FANTÔMES CONTRE FANTÔMES
Il n’y a pas qu’un fantôme dans Presence. Il y a certes la présence fantomatique qui rode dans la maison, et essaye de communiquer avec la famille qui vient d’y emménager. Mais il y a aussi, surtout, le scénariste David Koepp qui hante le film de Steven Soderbergh – à moins que ça ne soit l’inverse. Ce n’est pas aussi terrible que la rencontre entre le monde des vivants et celui des autres, mais c’est tout aussi perturbant.
D’un côté, il y a donc Steven Soderbergh, réalisateur ultra-respecté (une Palme d’or pour Sexe, mensonges et vidéo, un Oscar pour Traffic) qui a méthodiquement torpillé sa carrière à plusieurs reprises, que ce soit pour expérimenter, pour jouer ou simplement pour voir ce que ça faisait. De l’autre, il y a David Koepp, scénariste hollywoodien par excellence (Jurassic Park, Mission : Impossible, Panic Room, La Guerre des mondes, Indiana Jones 4), et parfois réalisateur pas très fameux (Fenêtre secrète, Hypnose, Charlie Mortdecai).
La première collaboration entre les deux hommes, c’était sur KIMI, sorti directement en VOD en France en 2022. Et ce petit thriller parano avec Zoë Kravitz, qui essayait de mettre à jour un meurtre, fonctionnait parce que le scénario et la mise en scène étaient alignés. Difficile d’en dire autant pour Presence, où la caméra de Soderbergh semble toujours vouloir raconter autre chose que le scénario de David Koepp. Et c’est malheureusement le mauvais qui prend le pas sur l’autre, et enfonce le film.

• CONSIGNES
1. Recopiez le passage de la critique de Presence qui commence par les mots contenant « D’un côté, il » et se termine par « Hypnose, Charlie Mortdecai). ».
2. D'après la critique de Presence, pour quel film Steven Soderbergh a-t-il reçu une Palme d'or ?
3. Prolongez la critique de Presence à la suite de sa dernière phrase.

• LIGNES FOURNIES
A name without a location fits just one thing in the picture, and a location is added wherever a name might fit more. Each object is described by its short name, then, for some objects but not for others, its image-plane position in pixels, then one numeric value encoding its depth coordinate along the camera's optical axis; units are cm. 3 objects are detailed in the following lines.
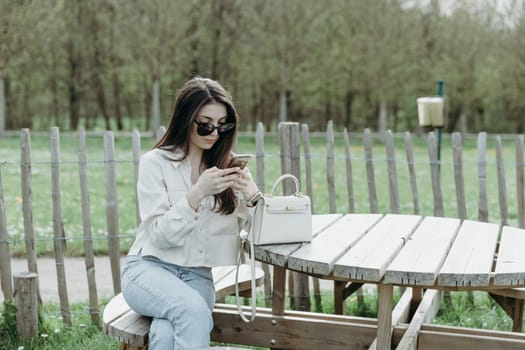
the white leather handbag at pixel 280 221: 303
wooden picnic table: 271
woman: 285
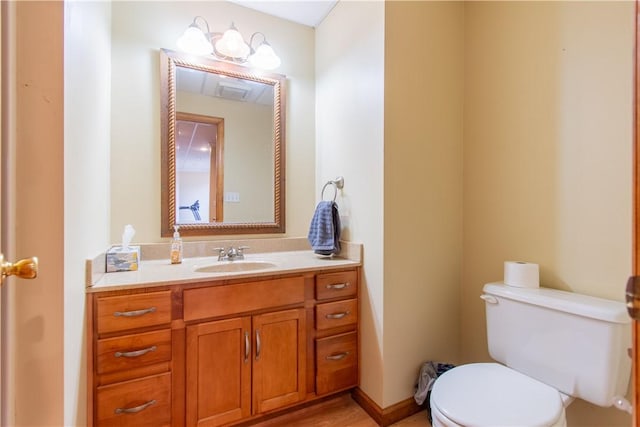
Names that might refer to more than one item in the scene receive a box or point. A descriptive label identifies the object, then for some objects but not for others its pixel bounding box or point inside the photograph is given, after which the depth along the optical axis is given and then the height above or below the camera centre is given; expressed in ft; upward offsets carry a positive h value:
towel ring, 6.09 +0.56
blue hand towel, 5.74 -0.37
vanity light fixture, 5.58 +3.24
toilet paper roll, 4.45 -0.96
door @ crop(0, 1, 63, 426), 2.28 +0.05
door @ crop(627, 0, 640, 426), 1.71 -0.22
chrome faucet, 5.77 -0.83
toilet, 3.33 -2.01
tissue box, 4.52 -0.75
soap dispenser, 5.32 -0.70
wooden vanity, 3.80 -2.01
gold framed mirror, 5.64 +1.30
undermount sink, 5.42 -1.03
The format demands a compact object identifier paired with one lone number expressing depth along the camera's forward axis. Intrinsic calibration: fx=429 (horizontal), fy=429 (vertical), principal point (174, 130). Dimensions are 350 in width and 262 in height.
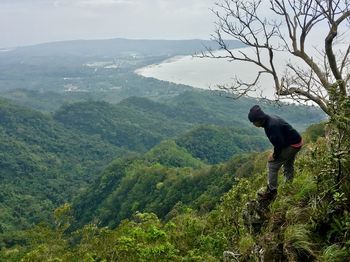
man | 6.07
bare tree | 7.34
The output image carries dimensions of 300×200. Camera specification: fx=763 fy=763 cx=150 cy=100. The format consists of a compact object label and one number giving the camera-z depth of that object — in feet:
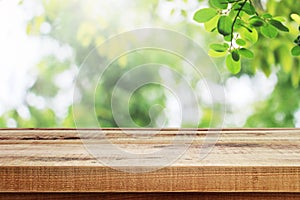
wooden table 4.36
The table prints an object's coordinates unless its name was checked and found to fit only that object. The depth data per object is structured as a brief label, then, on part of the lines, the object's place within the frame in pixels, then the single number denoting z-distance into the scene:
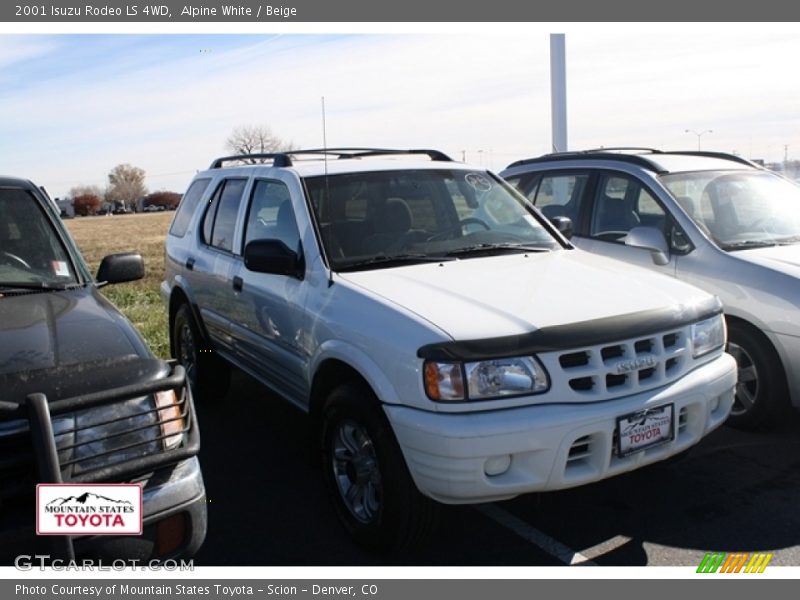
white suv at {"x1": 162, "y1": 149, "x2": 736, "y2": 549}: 3.20
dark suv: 2.61
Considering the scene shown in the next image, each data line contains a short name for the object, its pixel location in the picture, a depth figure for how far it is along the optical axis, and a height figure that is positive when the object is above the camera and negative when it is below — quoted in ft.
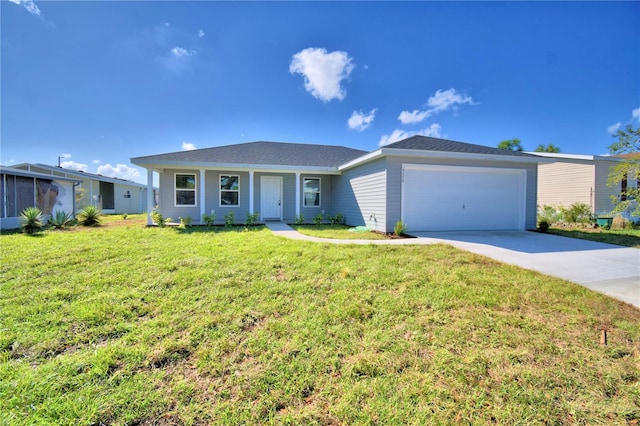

• RÉPONSES ATTENDUES
1.
D’un côté, il y a donc Steven Soderbergh, réalisateur ultra-respecté (une Palme d’or pour Sexe, mensonges et vidéo, un Oscar pour Traffic) qui a méthodiquement torpillé sa carrière à plusieurs reprises, que ce soit pour expérimenter, pour jouer ou simplement pour voir ce que ça faisait. De l’autre, il y a David Koepp, scénariste hollywoodien par excellence (Jurassic Park, Mission : Impossible, Panic Room, La Guerre des mondes, Indiana Jones 4), et parfois réalisateur pas très fameux (Fenêtre secrète, Hypnose, Charlie Mortdecai).

2. Sexe, mensonges et vidéo.

3.
CAMERA OBSCURA
Il y a deux Steven Soderbergh : le gros roublard de Hors d’atteinte, Ocean’s Eleven ou Erin Brockovich (qui peut aller jusqu’à Ocean’s Thirteen et Magic Mike 3 dans ses pires moments), et le petit expérimentateur de L’Anglais, Solaris ou encore Paranoïa (qui peut aller jusqu’à Full Frontal et La Grande Traversée dans ses moments les plus douteux). Et en quarante ans de carrière et presque autant de films, sans parler des séries, il a exploré un paquet de nuances entre les deux.
C’est le deuxième qui est à l’œuvre sur Presence, construit autour d’une idée brillante : un film de fantôme, raconté du point de vue du fantôme. Sachant que le réalisateur est là encore directeur de la photo (sous le pseudo Peter Andrews, nom de son père), c’est littéralement lui qui dirige le ballet macabre dans cette maison, que la caméra flottante explore en silence.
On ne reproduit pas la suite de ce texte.